Auf der Messe präsentierte eine ganze Reihe Hersteller neue drahtlose Lösungen. Dazu gehörte etwa 3Com, das in diesem Jahr keinen eigenen Stand auf der N+I hatte, sondern nur am Weca-Pavillon vertreten war. Der Anbieter zeigte eine neue 802.11b-Adapterkarte für Notebooks sowie einen Zugangspunkt für Wireless-LAN, der keine eigene Stromversorgung benötigt und statt dessen über das Netzwerkkabel mit der nötigen Energie versorgt wird. Das Produkt soll leicht einzurichten sein und sich daher besonders für den Soho-Bereich eignen.

Für die Zukunft gerüstet scheinen die Hersteller Enterasys Networks und Proxim. Enterasys präsentierte mit dem "Roamabout R2" eine Lösung, die den aktuellen Standard 802.11b unterstützt, aber über Zusatzmodule auf Technologien wie Bluetooth oder die bis zu 54 Mbit/s schnelle Funk-LAN-Variante 802.11a aufgerüstet werden kann. Laut Hersteller unterstützt der Roamabout mehrere hundert Verbindungen und verfügt über Routing- und Switching-Funktionen. Gegen Jahresende will Enterasys Erweiterungen für 802.11a bringen.

Turbo-Variante für Funk-LANs in SichtProxim kündigte an, sein Funk-LAN-System "Harmony" dahingehend zu erweitern, dass es beide 802.11-Varianten unterstützt und Netz-Managern sogar ermöglicht, die Verfahren gemischt zu benutzen. Ob das auch im Verbund mit den Lösungen anderer Hersteller funktionieren wird, ist eher fraglich.
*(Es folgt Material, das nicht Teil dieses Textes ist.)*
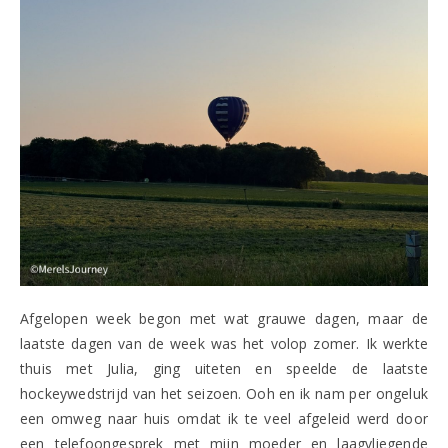
Afgelopen week begon met wat grauwe dagen, maar de
laatste dagen van de week was het volop zomer. Ik werkte
thuis met Julia, ging uiteten en speelde de laatste
hockeywedstrijd van het seizoen. Ooh en ik nam per ongeluk
een omweg naar huis omdat ik te veel afgeleid werd door
een telefoongesprek met mijn moeder en laagvliegende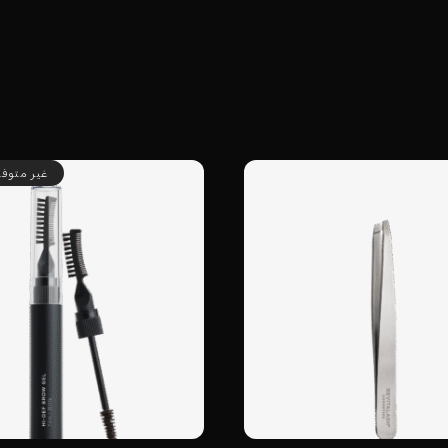
غير متوفر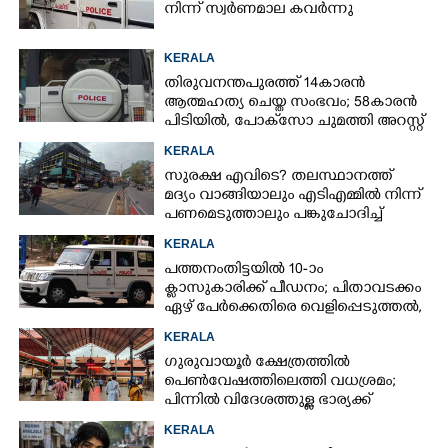
നിന്ന് സ്വർണമാല കവർന്നു
KERALA
തിരുവനന്തപുരത്ത് 14കാരൻ
ആത്മഹത്യ ചെയ്ത സംഭവം; 58കാരൻ
പിടിയിൽ, പോക്‌സോ ചുമത്തി അറസ്റ്റ്
KERALA
സുരക്ഷ എവിടെ?​ തലസ്ഥാനത്ത്
മദ്യം വാങ്ങിയാലും എടിഎമ്മിൽ നിന്ന്
പണമെടുത്താലും പങ്കുചോദിച്ച്
സാമൂഹ്യവിരുദ്ധർ
KERALA
പത്തനംതിട്ടയിൽ 10-ാം
ക്ലാസുകാരിക്ക് പീഡനം; പിതാവടക്കം
ഏഴ് പേർക്കെതിരെ വെളിപ്പെടുത്തൽ,
മൂന്നുപേർ അറസ്റ്റിൽ
KERALA
ഗുരുവായൂർ ക്ഷേത്രത്തിൽ
പെൺവേഷത്തിലെത്തി വധശ്രമം;
പിന്നിൽ വിദേശത്തുള്ള ഭാര്യക്ക്
ചിത്രങ്ങൾ അയച്ചതിലെ പക
KERALA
Weca-Mann Cohen zeigt sich noch zurückhaltend, was die anfänglichen Marktchancen der schnellen WLAN-Variante betrifft. Auf alle Fälle plant Weca, in Anlehnung an Wi-Fi ein ähnliches Programm zur Unterstützung von 802.11a zu starten, um die Interoperabilität zu gewährleisten und so der Unsicherheit der Anwender entgegenzuwirken.
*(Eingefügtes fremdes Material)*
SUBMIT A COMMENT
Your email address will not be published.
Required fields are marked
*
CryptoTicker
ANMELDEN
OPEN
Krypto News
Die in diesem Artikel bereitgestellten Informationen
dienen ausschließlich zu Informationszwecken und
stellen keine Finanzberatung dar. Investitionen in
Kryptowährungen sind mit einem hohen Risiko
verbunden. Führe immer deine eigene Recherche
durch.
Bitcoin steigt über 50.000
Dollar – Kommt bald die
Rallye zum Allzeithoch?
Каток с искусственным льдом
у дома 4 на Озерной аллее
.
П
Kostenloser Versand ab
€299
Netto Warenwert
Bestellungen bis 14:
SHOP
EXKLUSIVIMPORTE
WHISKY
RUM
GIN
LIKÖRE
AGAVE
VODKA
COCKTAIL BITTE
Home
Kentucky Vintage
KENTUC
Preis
MessetelegrammeAccess-Router von Cisco

Cisco Systems erweitert sein Router-Portfolio um das Modell "1751". Es handelt sich dabei um ein modular aufgebautes Zugangsgerät, das digitale Sprache, VPNs sowie virtuelle LANs nach dem Standard IEEE 802.1Q unterstützen soll.

Stromsparende Server

Intel und Compaq haben angekündigt, gemeinsam energiefreundliche Server zu entwickeln. Die neuen Geräte sollen auf Compaqs raumsparender "Quickblade"-Architektur aufbauen und mit dem stromsparenden "Tualatin"-Prozessor von Intel ausgerüstet werden

Novell verschenkt Directory

Um die Verbreitung von Applikationen zu fördern, die den Verzeichnisdienst "e-Directory" benutzen, hat sich Novell zu einer ungewöhnlichen Maßnahme entschlossen. Der Anbieter will Entwicklern, Geräteherstellern und unabhängigen Softwarehändlern das Tool in Zukunft kostenlos zur Verfügung stellen.